• [^] # Re: "de pouvoir juste recouper les données d'un monsieur et une dame...

    Posté par . En réponse à la dépêche Du droit de bidouiller : un test génétique fait fi des brevets sur les gènes. Évalué à 4.

    Moderne ne me parle pas ;-) Disons que ce n'est pas vraiment le terme qui convient

    Parce que tu l'utises, mais franchement, quelque chose qui date d'avant la découverte de l'ADN est obsolète en génétique. La preuve, c'est qu'on ne se comprend plus alors qu'on essaye de parler de la même chose.

    De même, la "génétique formelle" n'existe pas : la génétique classique, à la limite.

    C'est le vocabulaire employé pour la quasi-totalité des cursus universitaires en France. Google le terme si tu as un doute. "classique" est un synonyme, mais de là à nier l'usage de "génétique formelle"...

    Non, pas de cassure, mais d'échange. La cassure est une chose, la recombinaison homologue, la conversion, etc. en sont une autre.

    STP, fais un effort pour remettre dans le contexte. Il est évident que je parlais de recombinaisons faisant intervenir une cassure, et pas une simple cassure sans échange de matériel génétique.

    Déjà, ancienne et moderne pour moi n'ont pas vraiment de sens sans qu'on les définisse.

    Mais je passe mon temps à le faire! En génétique formelle (ou classique, ou "ancienne", bref en génétique pré-ADN), "recombinaison" désignait tout type de rééchantillonnage génétique. En génétique post-ADN, "recombinaison" est restreint au rééchantillonnage génétique faisant intervenir une cassure et un raboutage d'une molécule d'ADN, lors d'une méiose ou n'importe quand.

    Ce n'est pas pour autant qu'on verra un phénotype à la fin.

    Tu peux me reprendre sur mon vocabulaire, mais ce raccourcis-là est quand même pas mal...

    la notion de "divergence tout à fait normale" m'échappe.

    Je voulais dire "disjonction". Désolé pour le malentendu qui suit.

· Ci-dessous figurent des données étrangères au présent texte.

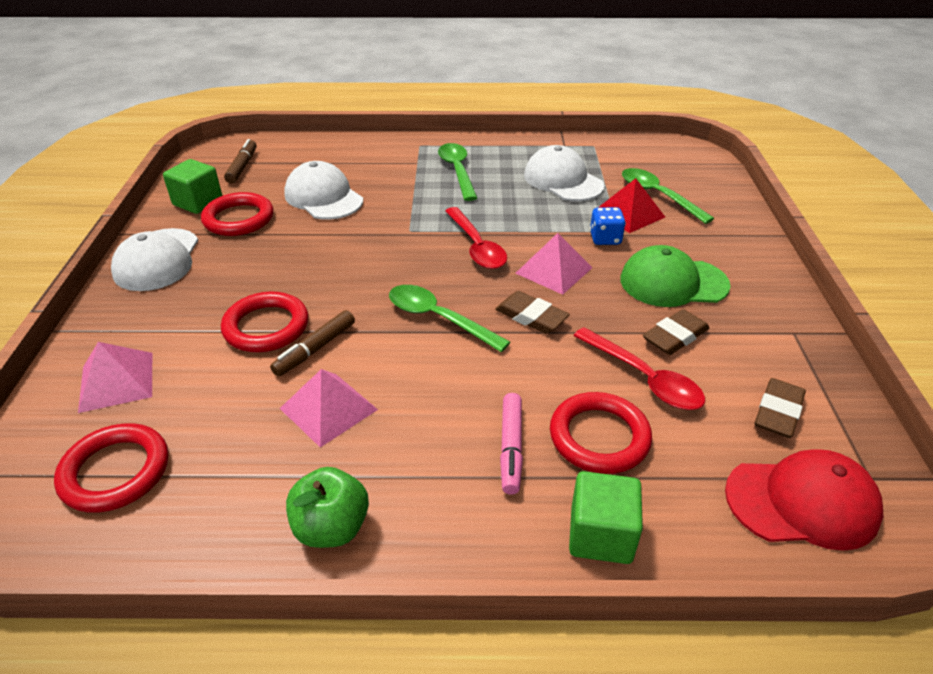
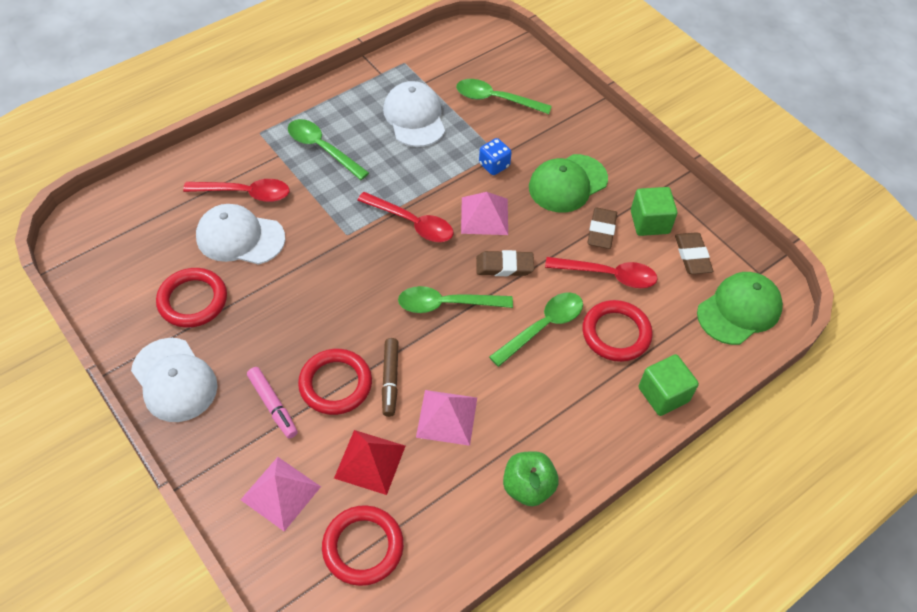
camera: 40 degrees left, 15 degrees up
(198, 202) = (133, 303): green cube -> green cube (649, 222)
(242, 167) = (124, 241): brown marker -> none
(363, 174) = (245, 193): none -> red spoon
(511, 448) = (576, 372): pink marker -> pink marker (273, 405)
(517, 386) = (543, 327): none -> green spoon
(563, 180) = (414, 117): white cap -> white cap turned 60 degrees clockwise
(629, 213) = (490, 130): red pyramid -> red pyramid (370, 461)
(802, 502) = (739, 310): red cap -> green cap

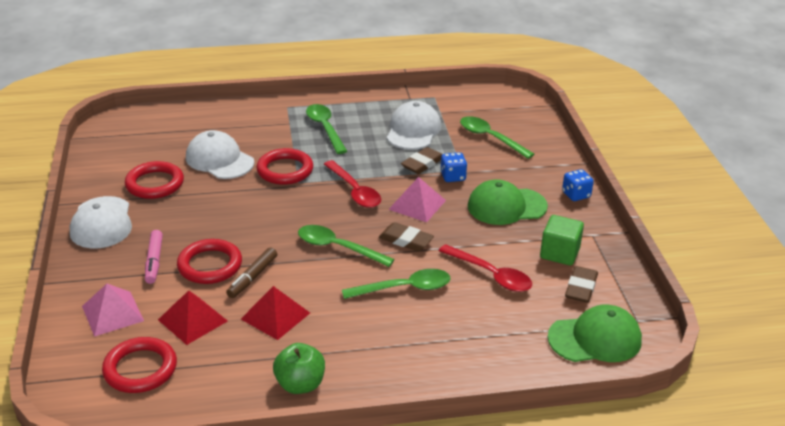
camera: 30 degrees right, 20 degrees down
(245, 193) = (246, 137): red spoon -> none
(447, 417) = (275, 316): pink pyramid -> red pyramid
(601, 231) = (510, 245): brown eraser -> brown eraser (422, 164)
(616, 333) = (464, 314): red ring -> red ring (285, 170)
(619, 143) = (576, 195): none -> blue dice
(663, 394) = (472, 370): green cube -> none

    Ensuite, méfies-toi des mouches, ça cache des surprises

    Non mais on peut pinailler sur les détails, ce n'est pas ça que je voulais dire. Ce que je voulais dire c'est que tous les généticiens que je connaissent disent "il n'y a pas de recombinaisons chez la Droso mâle", et c'est tout, et tout le monde comprend "recombinaison"' dans mon sens, et pas dans le tien. Quand toi même dis qu'il y a plus de recombinaisons chez les femmes que chez les hommes, tu parles de recombinaisons selon ma définition, et pas selon la tienne (le taux de rééchantillonnage des locus non-liés sera de 0.5 dans tous les cas). Quand on parle de recombinaisons ectopiques, ou de recombinaison non-homologue, on parle de recombinaison selon ma définition. La recombinase est une enzyme impliquée dans la recombinaison, définition moderne, et pas dans "les recombinaisons", définition ancienne. Tu vois, toi-même utilises systématiquement la définition moderne par défaut, mais tu maintiens l'ambiguité quand tu parles de génétique formelle. Alors je veux bien que des disciplines différentes peuvent avoir des définitions différentes, mais je pense qu'il est nécessaire de constater que la définition de "recombinaison" a glissé, et que ce glissement est irréversible, et sain par dessus tout (car la définition classique est très ambigue sur les mécanismes impliqués -- par nature je dirais, puisqu'elle date d'avant la connaissance desdits mécanismes).

    Par ailleurs, il est faux que les procaryotes ont un chromosome

    Oui bon d'accord, il y a les plasmides aussi et tout un tas de trucs dans les procaryotes, mais ces chromosomes ne sont pas homologues et leur répartition dans les cellules filles n'a rien à avoir avec une méiose, à ma connaissance. D'ailleurs, pour soutenir mon propos, il ne viendrait à personne l'idée de parler de "recombinaison" pour désigner cette répartition, et ce même s'il en résulte une transmission asymétrique d'un caractère.